Правда, жалко деда, жалко, что не привелось подраться с «полицаем», Митькиным Василем. В последний раз одолел его все-таки, даже рассек этому гаденышу губу, но потом, когда примчалась мать «полицая» и стала кричать и ругаться, расплакался, а «полицай», наверное, радовался, поддакивал матери и не уходил с улицы. Ну, ладно, поплачет еще. Сегодня вот он переночует в кустах, а завтра подстережет «полицая» и отомстит за все.
Он почувствовал себя сильным и одиноким, и это было приятно ему. Вспомнил, что сегодня утром дед не взял его в лес, и ему теперь совсем не жалко было покидать дом. Он подумал, что надо готовиться к ночлегу — принялся ломать ветви ольшаника и строить шалаш.

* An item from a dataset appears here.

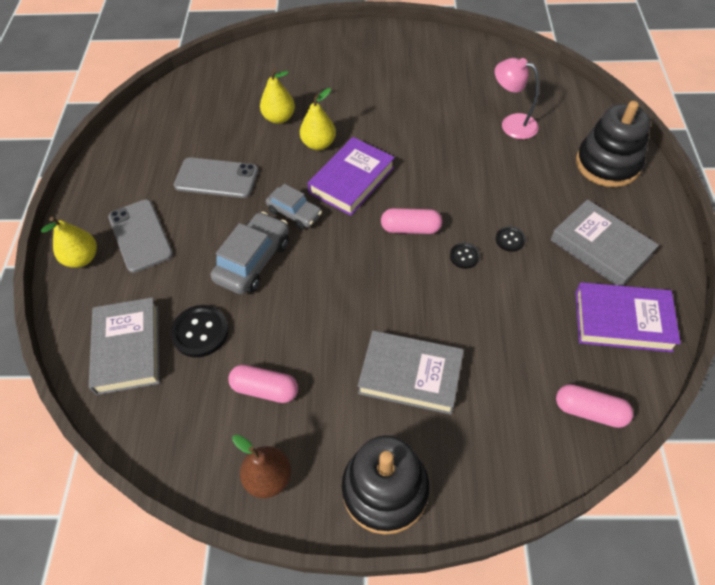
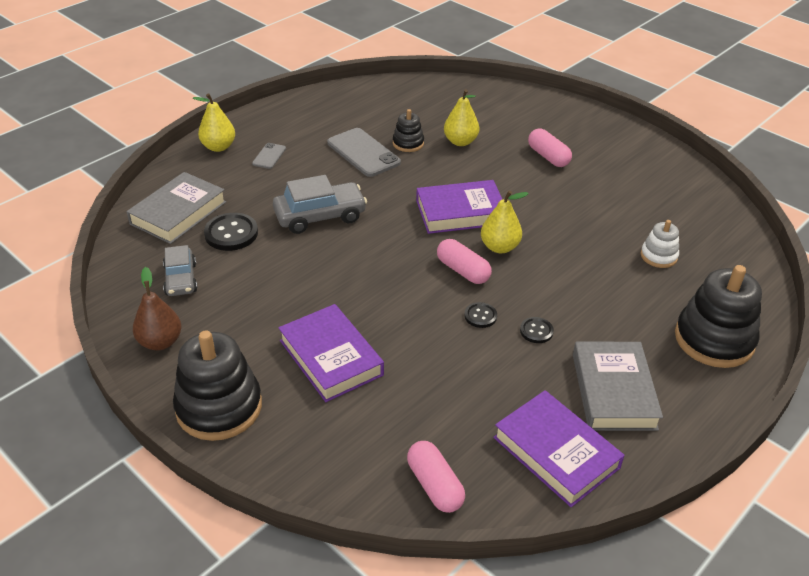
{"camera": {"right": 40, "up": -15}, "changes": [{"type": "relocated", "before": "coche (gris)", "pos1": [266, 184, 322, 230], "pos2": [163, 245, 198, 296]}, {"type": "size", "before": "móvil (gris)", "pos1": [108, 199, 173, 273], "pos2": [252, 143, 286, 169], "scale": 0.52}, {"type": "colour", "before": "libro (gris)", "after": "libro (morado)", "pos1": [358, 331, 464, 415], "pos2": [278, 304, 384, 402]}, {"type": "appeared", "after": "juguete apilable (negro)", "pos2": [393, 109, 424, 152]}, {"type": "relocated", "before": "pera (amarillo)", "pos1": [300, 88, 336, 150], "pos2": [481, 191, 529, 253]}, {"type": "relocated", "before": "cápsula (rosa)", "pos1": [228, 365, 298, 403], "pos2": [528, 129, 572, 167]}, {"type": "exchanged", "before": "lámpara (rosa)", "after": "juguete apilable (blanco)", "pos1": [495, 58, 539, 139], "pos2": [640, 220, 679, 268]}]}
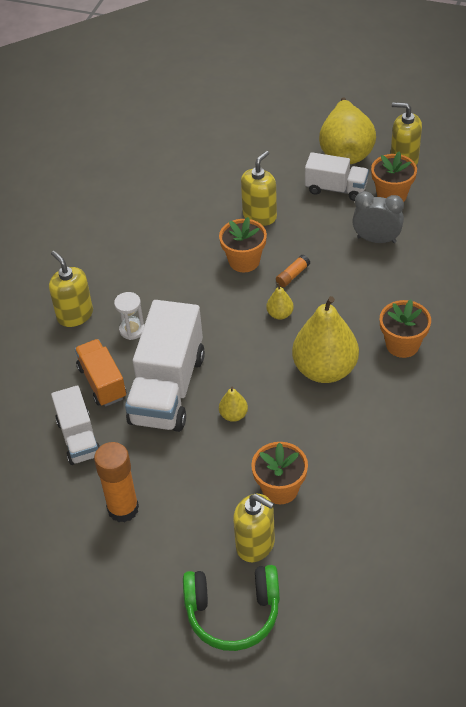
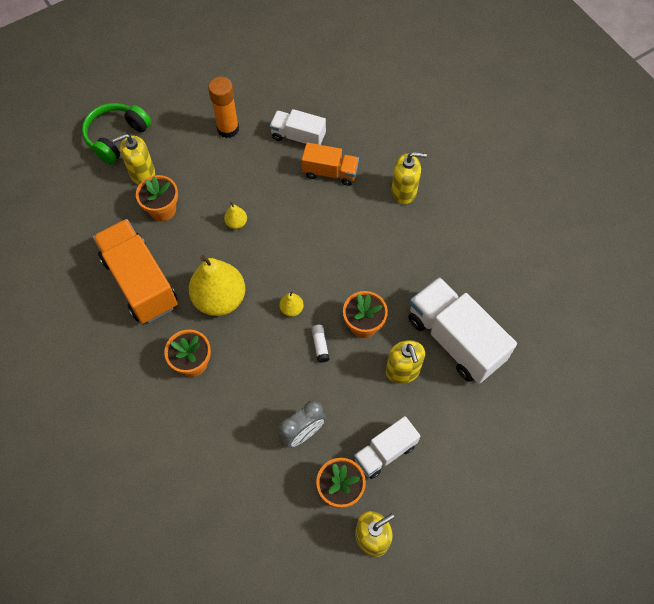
{"camera": {"right": 125, "up": 15}, "changes": [{"type": "appeared", "after": "camión (naranja)", "pos2": [93, 219, 178, 324]}, {"type": "colour", "before": "barra de pegamento (naranja)", "after": "barra de pegamento (blanco)", "pos1": [276, 255, 310, 287], "pos2": [311, 325, 330, 363]}, {"type": "relocated", "before": "camión (blanco)", "pos1": [125, 300, 205, 432], "pos2": [408, 277, 517, 384]}, {"type": "missing", "before": "reloj de arena (blanco)", "pos1": [114, 292, 144, 340]}, {"type": "missing", "before": "pera (amarillo)", "pos1": [319, 97, 376, 164]}]}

Здесь, в шалаше, он и заснул — не слышал уже, как нашла его мама и перенесла в хату.
Проснулся лишь тогда, когда укладывали на чистой половине хаты в кровать и накрывали рядном. Проснулся и не сразу догадался, что же это с ним. Еще не видел он ни бабки, ни мамки, чувствовал лишь, что они здесь, и испугался, и потому неожиданно для себя закричал: «Дед! Дед!» — и заплакал. И сразу же тишина в хате подсказала ему, что деда нет, что никто не заступится за него.
— Сынок, сынок, ну что ты? Не бойся, — испуганно говорила над ним мама, и укрывала его, и трогала рукой его лоб. Была нестрашною, большою и доброю эта рука, и он закрыл глаза и, затихнув, так лежал, успокоившийся и бездумный.